I’m building a custom initrd and would like to connect and troubleshoot with an interactive shell via the uart usb port connected to my laptop vs keyboard and monitor plugged into the Jetson. Is this possible? (I can login normally when the root fs mounts and starts, but can’t interact with shell inside initrd)
Inside the initrd, I tested adding:
mknod -m 644 console c 5 1
mknod -m 622 ttyS0 c 4 0
but no success, do you know if this is possible?
I’m on a mac, and can access via minicom or screen, I see the output but can’t interact with the shell in my custom initrd, BUT can login after the system has fully booted. Just wondering what needs to be done to interact within the initrd, e.g. if I prompt for user input, on monitor (and keyboard) I can see and respond, but via uart port, I don’t see the prompt nor be able to input any commands.
I am not sure if correctly understand your description. Actually, the serial console is not able to get the input in first boot.
You need to configure the user account on HDMI monitor before serial console to work fine.
user account already configured and first initialisation already done, but this is regarding the initrd (L4T/bootloader/l4t_initrd.img), the script that runs before root is mounted, I’ve modified the init shell script, am trying to interact with it, like for debugging I can tell it which root partition to mount by entering a number.

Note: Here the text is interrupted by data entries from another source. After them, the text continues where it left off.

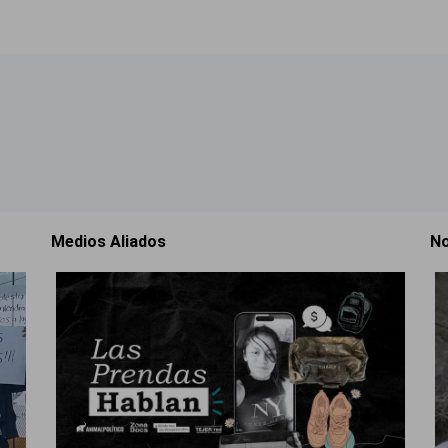
Medios Aliados
No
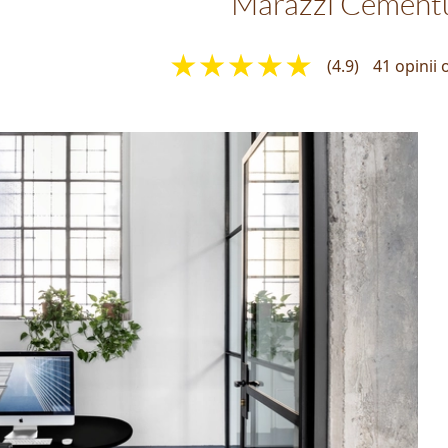
Marazzi Cemen
(4.9)
41 opinii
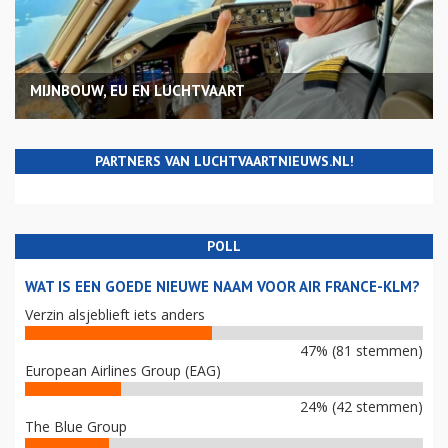
MIJNBOUW, EU EN LUCHTVAART
PARTNERS VAN LUCHTVAARTNIEUWS.NL!
POLL
WAT IS EEN GOEDE NIEUWE NAAM VOOR AIR FRANCE-KLM?
Verzin alsjeblieft iets anders
47% (81 stemmen)
European Airlines Group (EAG)
24% (42 stemmen)
The Blue Group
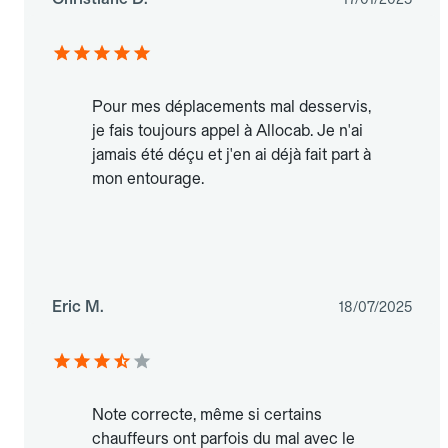
Pour mes déplacements mal desservis,
je fais toujours appel à Allocab. Je n'ai
jamais été déçu et j'en ai déjà fait part à
mon entourage.
Eric M.
18/07/2025
Note correcte, même si certains
chauffeurs ont parfois du mal avec le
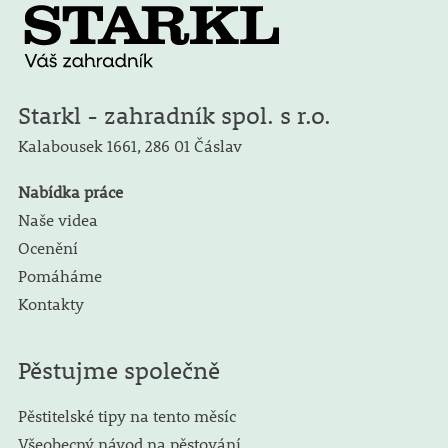
Starkl - zahradník spol. s r.o.
Kalabousek 1661,
286 01 Čáslav
Nabídka práce
Naše videa
Ocenění
Pomáháme
Kontakty
Pěstujme společně
Pěstitelské tipy na tento měsíc
Všeobecný návod na pěstování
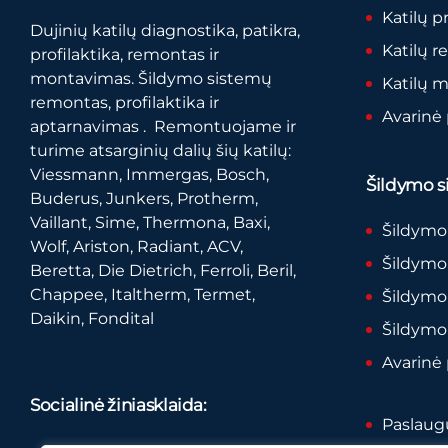
Katilų p
Dujinių katilų diagnostika, patikra,
Katilų 
profilaktika, remontas ir
montavimas. Šildymo sistemų
Katilų 
remontas, profilaktika ir
Avarinė
aptarnavimas . Remontuojame ir
turime atsarginių dalių šių katilų:
Viessmann, Immergas, Bosch,
Šildymo si
Buderus, Junkers, Protherm,
Vaillant, Sime, Thermona, Baxi,
Šildymo
Wolf, Ariston, Radiant, ACV,
Šildymo 
Beretta, Die Dietrich, Ferroli, Beril,
Chappee, Italtherm, Termet,
Šildymo
Daikin, Fondital
Šildymo
Avarinė
Socialinė žiniasklaida:
Paslaugų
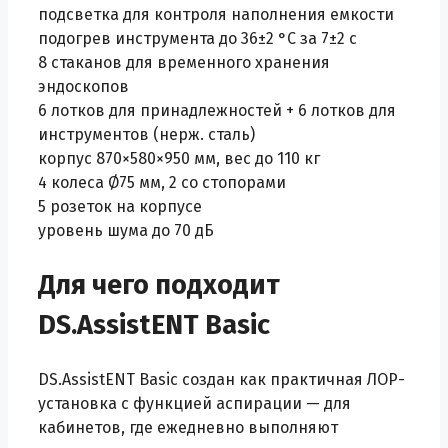
подсветка для контроля наполнения емкости
подогрев инструмента до 36±2 °C за 7±2 с
8 стаканов для временного хранения
эндоскопов
6 лотков для принадлежностей + 6 лотков для
инструментов (нерж. сталь)
корпус 870×580×950 мм, вес до 110 кг
4 колеса Ø75 мм, 2 со стопорами
5 розеток на корпусе
уровень шума до 70 дБ
Для чего подходит
DS.AssistENT Basic
DS.AssistENT Basic создан как практичная ЛОР-
установка с функцией аспирации — для
кабинетов, где ежедневно выполняют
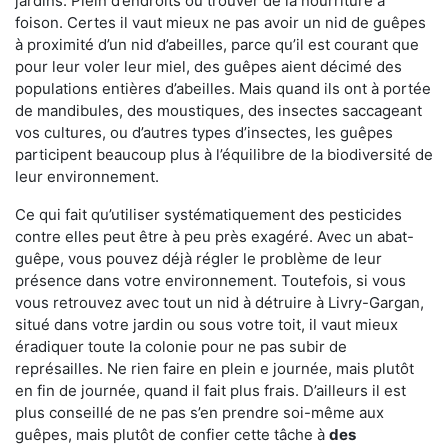
jardins. Plein d’endroits où trouver de la nourriture à
foison. Certes il vaut mieux ne pas avoir un nid de guêpes
à proximité d’un nid d’abeilles, parce qu’il est courant que
pour leur voler leur miel, des guêpes aient décimé des
populations entières d’abeilles. Mais quand ils ont à portée
de mandibules, des moustiques, des insectes saccageant
vos cultures, ou d’autres types d’insectes, les guêpes
participent beaucoup plus à l’équilibre de la biodiversité de
leur environnement.
Ce qui fait qu’utiliser systématiquement des pesticides
contre elles peut être à peu près exagéré. Avec un abat-
guêpe, vous pouvez déjà régler le problème de leur
présence dans votre environnement. Toutefois, si vous
vous retrouvez avec tout un nid à détruire à Livry-Gargan,
situé dans votre jardin ou sous votre toit, il vaut mieux
éradiquer toute la colonie pour ne pas subir de
représailles. Ne rien faire en plein e journée, mais plutôt
en fin de journée, quand il fait plus frais. D’ailleurs il est
plus conseillé de ne pas s’en prendre soi-même aux
guêpes, mais plutôt de confier cette tâche à
des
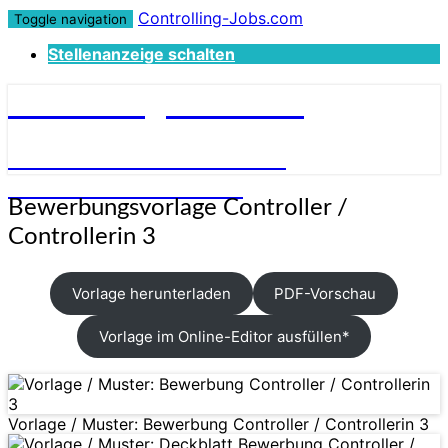
Controlling-Jobs.com
Toggle navigation
Stellenanzeige schalten
Controlling-Jobs.com
STELLENANGEBOTE FÜR
CONTROLLER:INNEN
Bewerbungsvorlage
Bewerbungsvorlage Controller /
Controller
Controllerin 3
/
Controllerin
3
Vorlage herunterladen
PDF-Vorschau
Vorlage im Online-Editor ausfüllen*
Vorlage / Muster: Bewerbung Controller / Controllerin 3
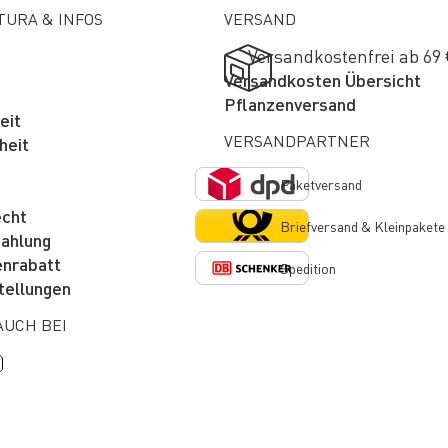
TURA & INFOS
VERSAND
Versandkostenfrei ab 69
Versandkosten Übersicht
m
Pflanzenversand
eit
VERSANDPARTNER
heit
Paketversand
echt
Briefversand & Kleinpakete
Zahlung
enrabatt
Spedition
tellungen
AUCH BEI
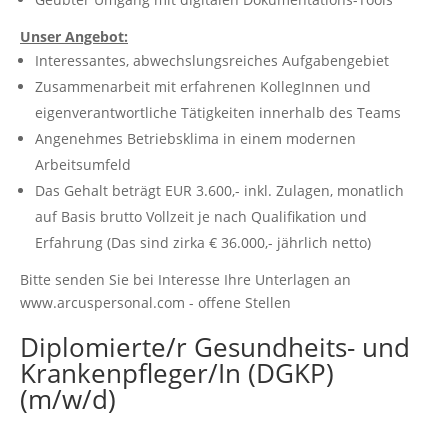
Unser Angebot:
Interessantes, abwechslungsreiches Aufgabengebiet
Zusammenarbeit mit erfahrenen KollegInnen und
eigenverantwortliche Tätigkeiten innerhalb des Teams
Angenehmes Betriebsklima in einem modernen
Arbeitsumfeld
Das Gehalt beträgt EUR 3.600,- inkl. Zulagen, monatlich
auf Basis brutto Vollzeit je nach Qualifikation und
Erfahrung (Das sind zirka € 36.000,- jährlich netto)
Bitte senden Sie bei Interesse Ihre Unterlagen an
www.arcuspersonal.com - offene Stellen
Diplomierte/r Gesundheits- und
Krankenpfleger/In (DGKP)
(m/w/d)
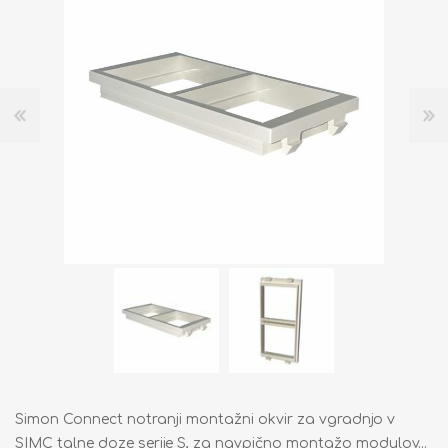
Simon Connect notranji montažni okvir za vgradnjo v
SIMC talne doze serije S, za navpično montažo modulov...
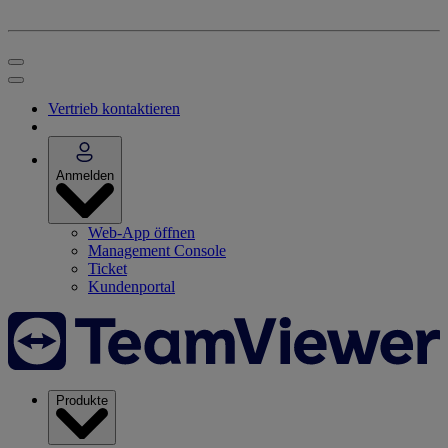
Vertrieb kontaktieren
Anmelden
Web-App öffnen
Management Console
Ticket
Kundenportal
Produkte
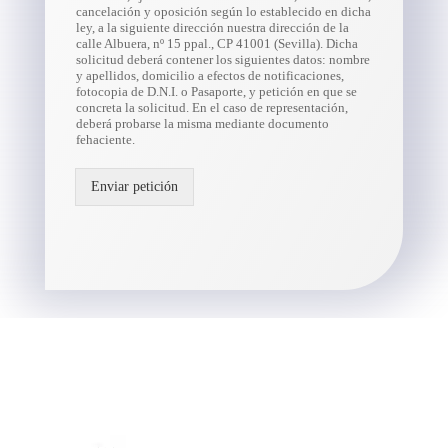
cancelación y oposición según lo establecido en dicha
ley, a la siguiente dirección nuestra dirección de la
calle Albuera, nº 15 ppal., CP 41001 (Sevilla). Dicha
solicitud deberá contener los siguientes datos: nombre
y apellidos, domicilio a efectos de notificaciones,
fotocopia de D.N.I. o Pasaporte, y petición en que se
concreta la solicitud. En el caso de representación,
deberá probarse la misma mediante documento
fehaciente.
Enviar petición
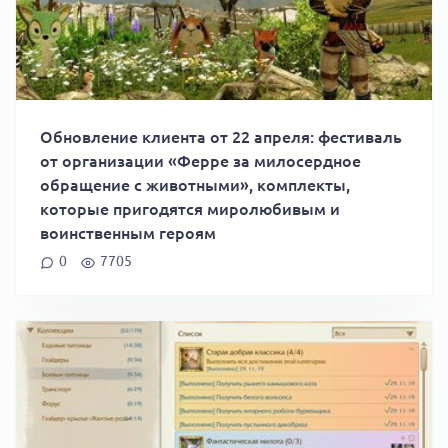
Обновление клиента от 22 апреля: фестиваль
от организации «Ферре за милосердное
обращение с животными», комплекты,
которые пригодятся миролюбивым и
воинственным героям
0
7705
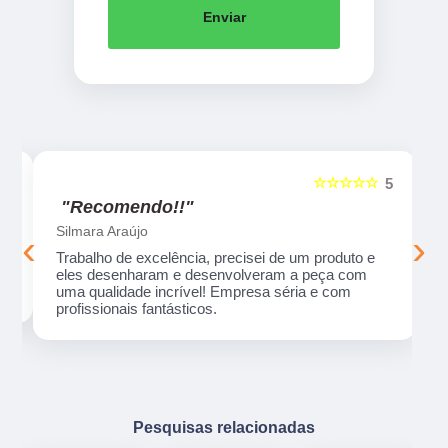
Enviar
☆☆☆☆☆
5
5
"Recomendo!!"
Silmara Araújo
‹
›
Trabalho de excelência, precisei de um produto e
eles desenharam e desenvolveram a peça com
uma qualidade incrível! Empresa séria e com
profissionais fantásticos.
Pesquisas relacionadas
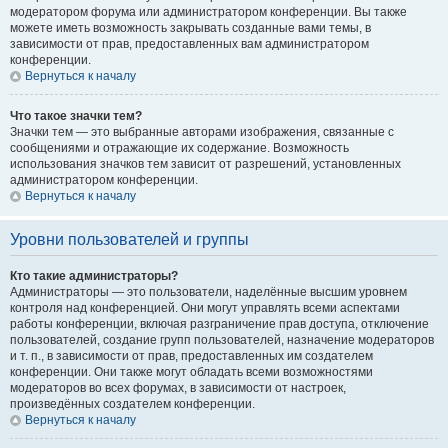
модератором форума или администратором конференции. Вы также
можете иметь возможность закрывать созданные вами темы, в
зависимости от прав, предоставленных вам администратором
конференции.
Вернуться к началу
Что такое значки тем?
Значки тем — это выбранные авторами изображения, связанные с
сообщениями и отражающие их содержание. Возможность
использования значков тем зависит от разрешений, установленных
администратором конференции.
Вернуться к началу
Уровни пользователей и группы
Кто такие администраторы?
Администраторы — это пользователи, наделённые высшим уровнем
контроля над конференцией. Они могут управлять всеми аспектами
работы конференции, включая разграничение прав доступа, отключение
пользователей, создание групп пользователей, назначение модераторов
и т. п., в зависимости от прав, предоставленных им создателем
конференции. Они также могут обладать всеми возможностями
модераторов во всех форумах, в зависимости от настроек,
произведённых создателем конференции.
Вернуться к началу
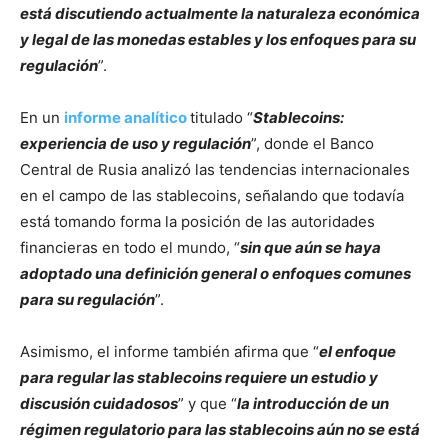
está discutiendo actualmente la naturaleza económica
y legal de las monedas estables y los enfoques para su
regulación
”.
En un
informe analítico
titulado “
Stablecoins:
experiencia de uso y regulación
”, donde el Banco
Central de Rusia analizó las tendencias internacionales
en el campo de las stablecoins, señalando que todavía
está tomando forma la posición de las autoridades
financieras en todo el mundo, “
sin que aún se haya
adoptado una definición general o enfoques comunes
para su regulación
”.
Asimismo, el informe también afirma que “
el enfoque
para regular las stablecoins requiere un estudio y
discusión cuidadosos
” y que “
la introducción de un
régimen regulatorio para las stablecoins aún no se está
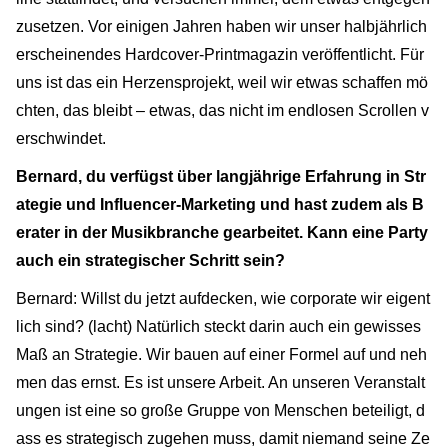
zusetzen. Vor einigen Jahren haben wir unser halbjährlich
erscheinendes Hardcover-Printmagazin veröffentlicht. Für
uns ist das ein Herzensprojekt, weil wir etwas schaffen mö
chten, das bleibt – etwas, das nicht im endlosen Scrollen v
erschwindet.
Bernard, du verfügst über langjährige Erfahrung in Str
ategie und Influencer-Marketing und hast zudem als B
erater in der Musikbranche gearbeitet. Kann eine Party
auch ein strategischer Schritt sein?
Bernard: Willst du jetzt aufdecken, wie corporate wir eigent
lich sind? (lacht) Natürlich steckt darin auch ein gewisses
Maß an Strategie. Wir bauen auf einer Formel auf und neh
men das ernst. Es ist unsere Arbeit. An unseren Veranstalt
ungen ist eine so große Gruppe von Menschen beteiligt, d
ass es strategisch zugehen muss, damit niemand seine Ze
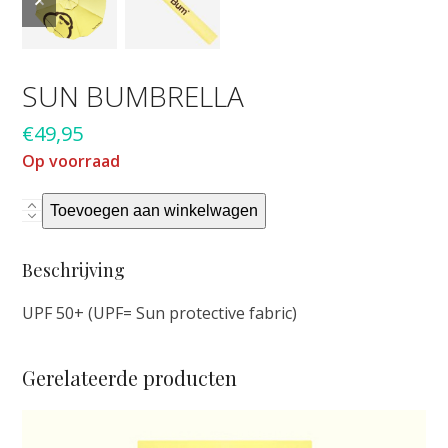
slide
slide
SUN BUMBRELLA
€
49,95
Op voorraad
Sun
Toevoegen aan winkelwagen
Bumbrella
aantal
Beschrijving
UPF 50+ (UPF= Sun protective fabric)
Gerelateerde producten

Did you pass the serial console information to the kernel in the initrd? Can you adjust the initrd to output the content of “cat /proc/cmdline” in some way? If it has “console=ttyS0,115200n8” within it, then that is the minimal requirement should “ttyS0” be your serial console (and this is what the previous bootloader stage would have used).
This is actually ok since the name of the device on Xavier is ttyTCU0. The “console=ttyTCU0,115200n8” entry does the job. The other Jetsons have directly connected UARTs and I tend to forget the Xavier uses the alternate UART name (ttyS0 is actually the wrong name on Xavier, but the goal is just to be sure the kernel had been told to use serial console).
This reminded me that there is one other issue to think about in the initrd which you won’t need to worry about on the other Jetsons: The USB has to be working before the USB serial UART will work. Does your initrd contain USB and the USB serial UART drivers (the UART is FTDI, so the kernel config item is “CONFIG_USB_SERIAL_FTDI_SIO”)?
Regarding the kernel, it’s the default nvidia one, no modifications, when I unpack the source for it and look in it’s .config I can see: CONFIG_USB_SERIAL_FTDI_SIO=m
does that look right?
I found /lib/modules/4.9.140-tegra/kernel/drivers/usb/serial/ftdi_sio.ko
Gonna test dropping the whole 4.9.140-tegra directory into the init… <init>/lib/modules/
(I added a timeout in the initrd so if no user input it carries on with mounting root and booting, so that’s why you see the login prompt at the end, but I want to interact with the shell within initrd prior to that)
from the logs, even though I flash from ./flash.sh it still uses u-boot, so I appended console=ttyTCU0 to the APPEND line in /boot/extlinux/extlinux.conf and now I can interact with the shell in initrd :)
This is good for debugging (without wiring up hdmi to monitor and extra keyboard) but to clarify, for production, I assume once I flash and enable secure boot, cboot will be used?
I do not know about all of the details of secure boot which you are interested in, someone else will need to provide a full answer, but some basic info follows…
CBoot is used anyway (this is an early boot stage), but the question is more one of whether content being loaded has signing enforced based on a private key. Certainly all of the bootloader stages (including CBoot) will require signing for the content to be allowed when the secure boot is enabled, but the rootfs itself will not use signing. It is up to the earlier stages to load only the correct content.
The initrd might be considered a rootfs, one that happens to be a cpio tar archive instead of an ext4 filesystem. The methods used by earlier boot stages to determine which content to load as initrd might enforce something. Presumably, if your boot content is guaranteed authentic, and if your boot content only loads the correct initrd, then everything up to that point is guaranteed up to the strength of the signing. That initrd is yours though, and you might choose to add something like filesystem encryption prior to the pivot_root. The pivot_root itself ends the life of the existing initrd and transfers life to the ext4 filesystem. At this point it comes down to your creativity as to what occurs during that pivot_root to ensure valid content.
One variation which some people consider is having a read-only rootfs which becomes the backing to OverlayFS.
NOTE: CBoot runs regardless of whether U-Boot is used or not.